How can we optimize it maiby with a Data Structure as the Binary Search Tree ?

The signature of the method should look like this :

public BusStation search(double currentLat, double currentLong){}

Answer 1

Your core algorithm is about as good as you can do. However you can reduce the number of items you have to examine, by first sorting them into buckets based on location. For example, you could have a bucket for each 1km square of map.

If you know that every point on the map has a bus stop within 1km, then you only need to search through the stops in the target 1km square, and its 8 neighbours -- since a 1km radius circle drawn around any point on the centre square will be wholly contained in those 9 squares.

In many real-world circumstances, based on how you know the stops are spread you can probably come up with a cheap way to select a small set of squares guaranteed to contain the stop you're looking for. It could be very simple ("Nowhere on the map is further than 1km from a stop, so the 3x3 squares around the coordinates will contain one") or more technical ("in the centre of the city, a 3x3 search guarantees a hit; in the outskirts I need 5x5")

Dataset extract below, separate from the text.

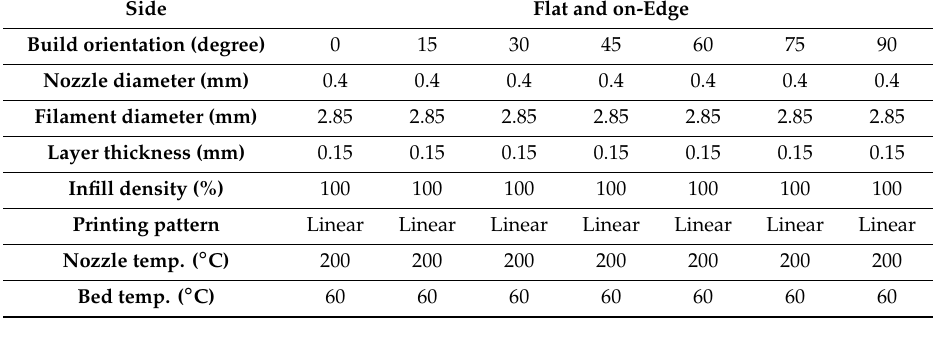
Figure 6. Schematic of sample orientation in ( a ) flat side and ( b ) on-edge side. Table 3. Printing parameters.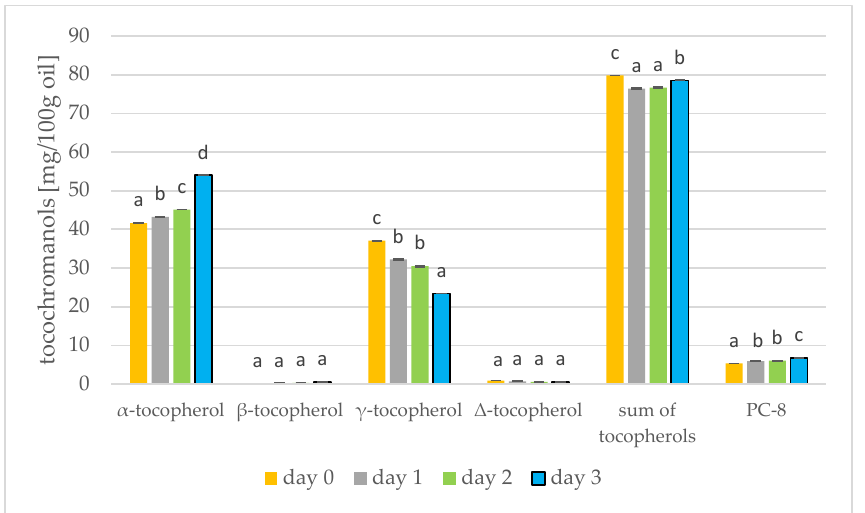
Figure 6. Levels of tocochromanols [mg/100 g oil] during rapeseed germination (days 0, 1, 2, 3) PC ‐ 8—plastochromanol ‐ 8 (values are means ± SD from three experiments. Values with different letters are significantly different ( p < 0.05)).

If the algorithm needs to be more general, then you can start by searching those 9 squares, then add squares overlapping an ever-larger circle.

radius = 1
while(true) {
    Set<Square> squares = difference(
         squaresContainedIn(radius), 
         squaresContainedIn(radius - 1));
    busStop = findNearest(coords, squares);
    if(busStop != null) {
        return busStop;
    }
    radius ++;
}

Beware though; you'll have to refine this algorithm a bit. It's possible for the closest item to be two squares away, even if there's a candidate one square away:

a 33333
b 32223
c 32123
d 32223
e 33333

  ABCDE

The closest stop by cartesian distance could be in E,c (second "search band") even though there's an item in the far corner of B,d (first "search band"). There are various ways you can make the algorithm handle this:

1. When examining a band, disregard stops not in the current radius range. You will need to look at these squares again when considering the next iteration of radius.
2. Or, when you find a candidate, don't consider it the "final" item until you've also searched the next band.

Or, depending on real-world requirements, you might decide that the occasional wrong (but still useful) answer is an acceptable trade-off for speed.

If you want to scale this approach up, you could use a QuadTree structure in which squares are nested within larger squares.